Best Books on Business of Running a Law Firm
Law firm business, operations, and economics: Maister’s Managing The Professional Service Firm and Susskind’s Tomorrow's Lawyers reshape how you price, staff, and compete.

Managing The Professional Service Firm
David H. Maister
Maister turns “people + expertise” into an economic model: demand, capacity, pricing, and quality tradeoffs you can actually manage.
Capacity is not free: utilization drives financial reality.
It’s one of the clearest ways to see a professional firm as a set of controllable variables instead of vibes and tradition. For running a law firm, that lens makes your staffing, utilization, and service promises less accidental and more deliberate.
The E-Myth Attorney
Michael E. Gerber, Robert Armstrong, J.D., Sanford Fisch, J.D.
It reframes the attorney role from “expert doing everything” to a repeatable business system that keeps delivering when you are not the bottleneck.
Swap freelancer chaos for a business system.
You get a systems-thinking approach that targets the common failure mode of small firms: founder dependence. For law-firm business, that shift clarifies what to standardize, document, and delegate to scale.
The Small Firm Roadmap Revisited
Stephanie Everett, Aaron Street
The small firm is presented as a design problem: build processes, leverage, and client experience without pretending you’re a giant firm.
Small firms win by designing leverage, not just billing more.
This is tailored to the realities of managing smaller practices, where time, staff bandwidth, and cash constraints shape every decision. It matters for law-firm business because it focuses on how to implement growth without losing control of delivery and economics.
The Lean Law Firm
Larry Port, Dave Maxfield
Lean thinking exposes legal work waste: delays, rework, and handoffs that quietly drain margin and client trust.
Pursue flow: fewer handoffs means lower rework risk.
It brings process improvement into the day-to-day of a law firm, where inefficiency hides inside “normal” workflow. If your business goal is better performance, this helps you see where to cut friction without cutting legal quality.

Tomorrow's Lawyers
Richard Susskind
Susskind reframes legal services as a market that can be unbundled, productized, and delivered differently than traditional billable-hours models.
Legal services are shaped by demand and delivery models, not tradition.
It gives strategic context for the business of a firm: what clients will buy, how services will be structured, and where competitive advantage comes from. That matters because operations, pricing, and staffing choices should follow the market reality, not just firm tradition.
The lawyer's guide to increasing revenue
Arthur G. Greene
Greene focuses on how revenue actually grows in a firm: conversion, retention, referrals, and execution, not abstract “marketing ideas.”
Revenue growth is a conversion problem as much as a traffic problem.
It’s a straightforward guide that helps you operationalize business development into repeatable actions. When your law firm revenue is lagging, this supports tighter linkage between business development effort and measurable commercial results.
Swap freelancer chaos for a business system.

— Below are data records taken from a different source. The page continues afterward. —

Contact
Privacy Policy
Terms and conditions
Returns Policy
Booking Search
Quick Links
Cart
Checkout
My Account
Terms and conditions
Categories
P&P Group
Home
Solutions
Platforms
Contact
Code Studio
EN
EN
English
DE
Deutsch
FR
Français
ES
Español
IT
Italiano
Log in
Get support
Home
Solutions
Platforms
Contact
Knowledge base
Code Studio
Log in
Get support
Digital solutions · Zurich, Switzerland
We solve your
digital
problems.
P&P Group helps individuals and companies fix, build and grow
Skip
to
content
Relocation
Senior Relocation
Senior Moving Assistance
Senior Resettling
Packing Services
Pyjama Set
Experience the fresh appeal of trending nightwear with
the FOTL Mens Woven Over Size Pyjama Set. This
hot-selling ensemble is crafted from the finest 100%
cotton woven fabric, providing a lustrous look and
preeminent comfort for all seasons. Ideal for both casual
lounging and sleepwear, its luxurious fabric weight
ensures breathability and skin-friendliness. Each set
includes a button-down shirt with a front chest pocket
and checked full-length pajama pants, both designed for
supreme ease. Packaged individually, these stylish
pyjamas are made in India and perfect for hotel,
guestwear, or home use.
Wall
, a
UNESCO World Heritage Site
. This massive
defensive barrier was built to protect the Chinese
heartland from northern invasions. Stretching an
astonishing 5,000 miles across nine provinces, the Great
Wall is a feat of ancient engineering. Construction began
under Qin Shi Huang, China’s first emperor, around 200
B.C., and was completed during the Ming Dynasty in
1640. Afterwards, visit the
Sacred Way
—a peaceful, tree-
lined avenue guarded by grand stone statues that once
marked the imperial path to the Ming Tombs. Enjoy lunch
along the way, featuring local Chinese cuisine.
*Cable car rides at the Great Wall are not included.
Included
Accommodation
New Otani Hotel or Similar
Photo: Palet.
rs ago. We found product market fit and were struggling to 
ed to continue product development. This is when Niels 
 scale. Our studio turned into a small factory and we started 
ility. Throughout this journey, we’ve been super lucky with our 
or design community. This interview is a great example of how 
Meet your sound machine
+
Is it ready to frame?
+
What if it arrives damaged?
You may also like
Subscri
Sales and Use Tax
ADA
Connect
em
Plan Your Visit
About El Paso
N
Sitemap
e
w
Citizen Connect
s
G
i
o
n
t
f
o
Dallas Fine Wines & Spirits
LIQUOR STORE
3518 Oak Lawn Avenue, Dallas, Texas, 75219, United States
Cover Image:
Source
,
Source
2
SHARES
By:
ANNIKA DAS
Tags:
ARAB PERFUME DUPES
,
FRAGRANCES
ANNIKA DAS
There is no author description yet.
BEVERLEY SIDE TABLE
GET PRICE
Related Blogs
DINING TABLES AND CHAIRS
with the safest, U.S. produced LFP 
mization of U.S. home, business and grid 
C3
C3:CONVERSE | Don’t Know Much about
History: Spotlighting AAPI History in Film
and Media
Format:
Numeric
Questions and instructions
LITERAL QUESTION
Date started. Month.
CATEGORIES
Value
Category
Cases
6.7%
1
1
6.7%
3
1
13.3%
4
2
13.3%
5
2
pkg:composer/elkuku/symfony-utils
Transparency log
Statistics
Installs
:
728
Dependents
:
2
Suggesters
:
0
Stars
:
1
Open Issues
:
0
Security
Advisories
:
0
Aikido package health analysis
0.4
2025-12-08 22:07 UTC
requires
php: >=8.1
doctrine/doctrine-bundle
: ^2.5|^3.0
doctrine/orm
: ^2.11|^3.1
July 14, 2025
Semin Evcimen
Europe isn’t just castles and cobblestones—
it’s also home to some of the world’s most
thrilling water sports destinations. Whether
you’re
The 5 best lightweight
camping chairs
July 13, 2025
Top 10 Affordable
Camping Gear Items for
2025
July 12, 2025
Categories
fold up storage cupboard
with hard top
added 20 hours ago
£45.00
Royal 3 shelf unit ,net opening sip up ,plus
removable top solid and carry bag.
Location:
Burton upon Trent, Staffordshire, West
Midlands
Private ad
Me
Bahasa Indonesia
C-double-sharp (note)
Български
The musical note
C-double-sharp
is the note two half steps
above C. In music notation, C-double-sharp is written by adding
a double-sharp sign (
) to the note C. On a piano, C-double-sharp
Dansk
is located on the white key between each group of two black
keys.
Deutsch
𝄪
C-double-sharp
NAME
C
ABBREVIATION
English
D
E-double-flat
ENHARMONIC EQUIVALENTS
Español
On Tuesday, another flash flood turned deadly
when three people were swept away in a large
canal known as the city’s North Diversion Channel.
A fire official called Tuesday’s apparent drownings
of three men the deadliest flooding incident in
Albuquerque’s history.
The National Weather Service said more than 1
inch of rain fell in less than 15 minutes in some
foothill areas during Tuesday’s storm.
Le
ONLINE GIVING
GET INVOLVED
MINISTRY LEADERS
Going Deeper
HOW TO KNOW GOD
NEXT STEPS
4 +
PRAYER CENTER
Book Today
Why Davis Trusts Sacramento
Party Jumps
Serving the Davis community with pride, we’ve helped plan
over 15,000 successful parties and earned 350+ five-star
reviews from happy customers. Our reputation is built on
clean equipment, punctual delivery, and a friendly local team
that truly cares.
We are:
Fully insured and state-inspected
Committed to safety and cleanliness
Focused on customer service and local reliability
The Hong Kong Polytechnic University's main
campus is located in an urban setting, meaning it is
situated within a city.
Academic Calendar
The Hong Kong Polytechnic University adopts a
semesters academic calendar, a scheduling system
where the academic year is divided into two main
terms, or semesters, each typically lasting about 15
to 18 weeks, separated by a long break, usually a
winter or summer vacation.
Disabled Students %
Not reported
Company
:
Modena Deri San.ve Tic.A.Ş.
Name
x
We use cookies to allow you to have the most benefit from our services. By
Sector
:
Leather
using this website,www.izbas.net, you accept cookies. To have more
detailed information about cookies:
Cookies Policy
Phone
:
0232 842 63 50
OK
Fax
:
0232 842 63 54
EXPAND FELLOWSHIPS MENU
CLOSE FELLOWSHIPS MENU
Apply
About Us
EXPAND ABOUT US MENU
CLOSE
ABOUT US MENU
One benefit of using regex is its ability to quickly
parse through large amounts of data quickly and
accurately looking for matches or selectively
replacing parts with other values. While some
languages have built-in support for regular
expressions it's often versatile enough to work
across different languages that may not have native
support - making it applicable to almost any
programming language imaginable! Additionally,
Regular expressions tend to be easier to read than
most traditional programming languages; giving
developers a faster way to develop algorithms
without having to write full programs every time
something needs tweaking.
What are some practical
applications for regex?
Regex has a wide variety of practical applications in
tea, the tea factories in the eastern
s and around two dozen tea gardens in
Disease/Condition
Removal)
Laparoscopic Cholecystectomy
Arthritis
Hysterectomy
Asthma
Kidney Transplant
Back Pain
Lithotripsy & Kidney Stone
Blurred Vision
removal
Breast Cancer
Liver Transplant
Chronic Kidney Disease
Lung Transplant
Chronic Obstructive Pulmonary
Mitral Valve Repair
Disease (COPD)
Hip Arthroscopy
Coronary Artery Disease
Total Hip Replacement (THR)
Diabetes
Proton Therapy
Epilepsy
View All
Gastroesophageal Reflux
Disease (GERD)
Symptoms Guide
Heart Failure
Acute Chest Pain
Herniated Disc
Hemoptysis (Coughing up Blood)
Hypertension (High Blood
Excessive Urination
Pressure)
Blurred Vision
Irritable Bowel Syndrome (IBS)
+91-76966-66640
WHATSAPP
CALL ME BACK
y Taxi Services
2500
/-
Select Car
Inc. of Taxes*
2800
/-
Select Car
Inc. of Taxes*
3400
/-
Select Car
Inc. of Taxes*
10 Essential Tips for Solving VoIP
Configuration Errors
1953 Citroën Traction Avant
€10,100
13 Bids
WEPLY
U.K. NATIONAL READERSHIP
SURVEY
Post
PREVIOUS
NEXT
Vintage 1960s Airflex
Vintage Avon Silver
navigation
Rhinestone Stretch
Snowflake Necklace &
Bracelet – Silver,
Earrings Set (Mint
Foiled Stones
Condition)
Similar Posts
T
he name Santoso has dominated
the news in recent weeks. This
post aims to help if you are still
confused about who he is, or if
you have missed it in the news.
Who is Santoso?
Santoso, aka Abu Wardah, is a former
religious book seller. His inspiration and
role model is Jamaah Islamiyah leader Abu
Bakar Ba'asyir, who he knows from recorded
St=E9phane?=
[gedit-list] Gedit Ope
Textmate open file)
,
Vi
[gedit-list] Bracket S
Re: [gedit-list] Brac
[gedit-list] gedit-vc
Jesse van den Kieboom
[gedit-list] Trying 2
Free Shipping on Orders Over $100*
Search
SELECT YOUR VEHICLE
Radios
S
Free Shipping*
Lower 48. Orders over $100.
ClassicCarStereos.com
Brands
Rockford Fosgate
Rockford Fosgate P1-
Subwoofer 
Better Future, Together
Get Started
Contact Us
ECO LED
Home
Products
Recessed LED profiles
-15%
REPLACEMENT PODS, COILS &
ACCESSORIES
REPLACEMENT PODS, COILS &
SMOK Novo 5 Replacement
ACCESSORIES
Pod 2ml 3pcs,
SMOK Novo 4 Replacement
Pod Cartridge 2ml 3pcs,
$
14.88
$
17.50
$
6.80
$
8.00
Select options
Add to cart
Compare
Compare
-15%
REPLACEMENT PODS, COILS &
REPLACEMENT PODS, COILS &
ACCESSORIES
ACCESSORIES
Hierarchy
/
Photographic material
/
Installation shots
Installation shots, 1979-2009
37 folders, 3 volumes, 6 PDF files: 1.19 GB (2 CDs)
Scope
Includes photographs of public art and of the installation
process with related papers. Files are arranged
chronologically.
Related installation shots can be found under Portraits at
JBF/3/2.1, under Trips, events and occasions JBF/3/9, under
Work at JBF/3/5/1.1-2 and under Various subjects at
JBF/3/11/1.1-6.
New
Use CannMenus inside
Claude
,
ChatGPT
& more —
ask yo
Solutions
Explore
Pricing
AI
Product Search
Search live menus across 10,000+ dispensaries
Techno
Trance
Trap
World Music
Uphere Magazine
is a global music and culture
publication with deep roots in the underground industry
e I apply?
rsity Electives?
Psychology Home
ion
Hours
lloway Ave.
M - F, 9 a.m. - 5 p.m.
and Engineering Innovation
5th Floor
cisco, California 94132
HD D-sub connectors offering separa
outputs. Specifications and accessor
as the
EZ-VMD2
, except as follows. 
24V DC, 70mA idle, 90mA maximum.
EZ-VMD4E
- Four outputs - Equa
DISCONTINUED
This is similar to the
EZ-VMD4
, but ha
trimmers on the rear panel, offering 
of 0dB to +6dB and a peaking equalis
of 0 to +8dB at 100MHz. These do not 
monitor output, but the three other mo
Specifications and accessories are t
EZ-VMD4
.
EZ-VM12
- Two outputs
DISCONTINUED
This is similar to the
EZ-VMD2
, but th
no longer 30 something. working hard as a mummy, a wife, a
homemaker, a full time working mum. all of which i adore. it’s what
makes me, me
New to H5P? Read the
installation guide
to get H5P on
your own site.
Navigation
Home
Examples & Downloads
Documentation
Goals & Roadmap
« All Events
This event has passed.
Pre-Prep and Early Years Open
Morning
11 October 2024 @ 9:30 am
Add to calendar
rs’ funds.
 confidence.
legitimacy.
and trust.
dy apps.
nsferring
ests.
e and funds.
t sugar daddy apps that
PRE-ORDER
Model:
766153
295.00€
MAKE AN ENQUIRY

Compensation Plans for Law Firms
James D. Cotterman
Partner compensation is treated as a control system: incentives change behavior, which changes firm performance.
Incentives drive output: design pay to shape desired partner behavior.
If you want the business of the law firm to work long term, compensation must align with the strategy you’re actually pursuing. This reference helps you think through pay structures and incentive design instead of copying what other firms do.